─── Exercise materials ───

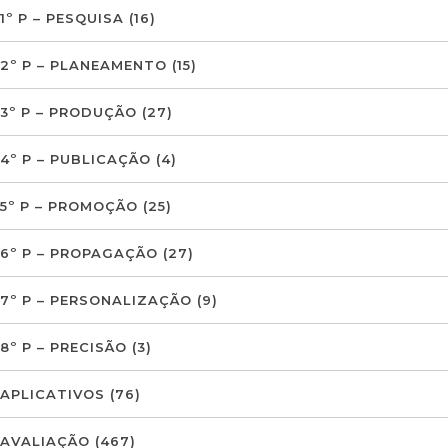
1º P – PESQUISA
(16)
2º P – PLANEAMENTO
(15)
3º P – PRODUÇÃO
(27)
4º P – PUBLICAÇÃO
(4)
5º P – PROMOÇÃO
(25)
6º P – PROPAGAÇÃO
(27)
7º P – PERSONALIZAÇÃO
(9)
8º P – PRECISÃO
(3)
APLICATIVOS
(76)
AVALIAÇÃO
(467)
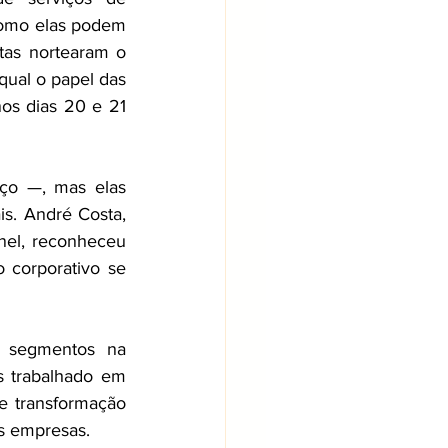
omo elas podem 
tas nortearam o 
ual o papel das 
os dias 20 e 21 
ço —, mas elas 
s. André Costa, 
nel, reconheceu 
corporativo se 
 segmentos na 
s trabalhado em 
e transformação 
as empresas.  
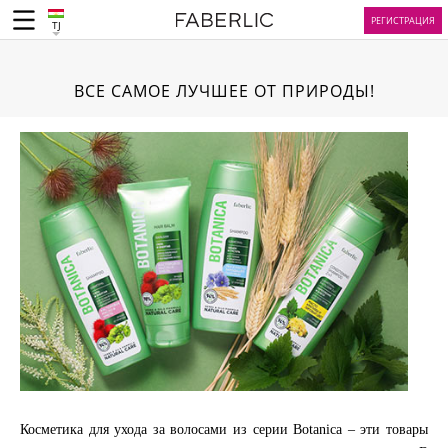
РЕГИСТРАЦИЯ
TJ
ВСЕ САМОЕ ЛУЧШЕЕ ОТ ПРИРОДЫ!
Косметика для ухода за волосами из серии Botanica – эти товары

───
─── Exercise materials ───

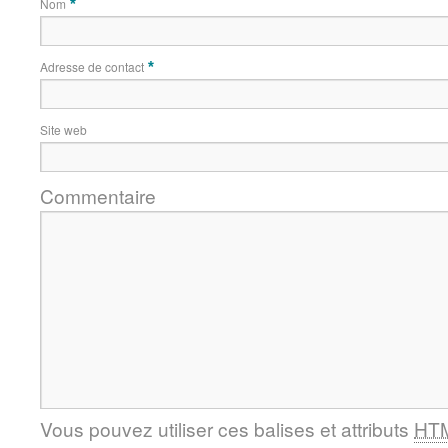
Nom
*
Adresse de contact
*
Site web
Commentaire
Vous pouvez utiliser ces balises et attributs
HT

───
─── Exercise materials ───

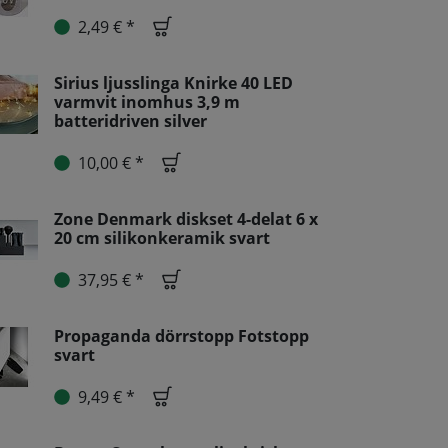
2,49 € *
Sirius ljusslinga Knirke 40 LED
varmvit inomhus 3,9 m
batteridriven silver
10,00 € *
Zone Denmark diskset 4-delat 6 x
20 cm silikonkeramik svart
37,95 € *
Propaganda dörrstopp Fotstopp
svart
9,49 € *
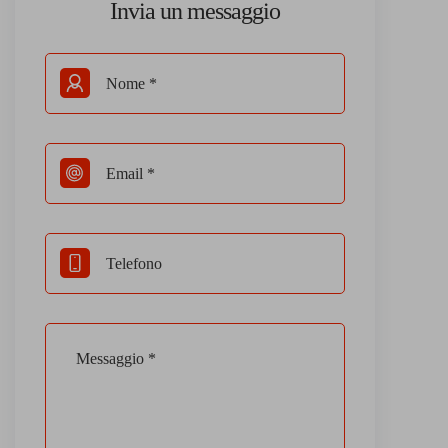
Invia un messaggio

───

Task goal - Reproduce the part that opens with the line containing "1º P – PESQUISA" and closes with the line containing "as empresas.", keeping both of those lines. Leave the pictures out of your answer.

Exercise response -
1º P – PESQUISA
(16)
2º P – PLANEAMENTO
(15)
3º P – PRODUÇÃO
(27)
4º P – PUBLICAÇÃO
(4)
5º P – PROMOÇÃO
(25)
6º P – PROPAGAÇÃO
(27)
7º P – PERSONALIZAÇÃO
(9)
8º P – PRECISÃO
(3)
APLICATIVOS
(76)
AVALIAÇÃO
(467)
omo elas podem 
tas nortearam o 
ual o papel das 
os dias 20 e 21 
ço —, mas elas 
s. André Costa, 
nel, reconheceu 
corporativo se 
 segmentos na 
s trabalhado em 
e transformação 
as empresas.  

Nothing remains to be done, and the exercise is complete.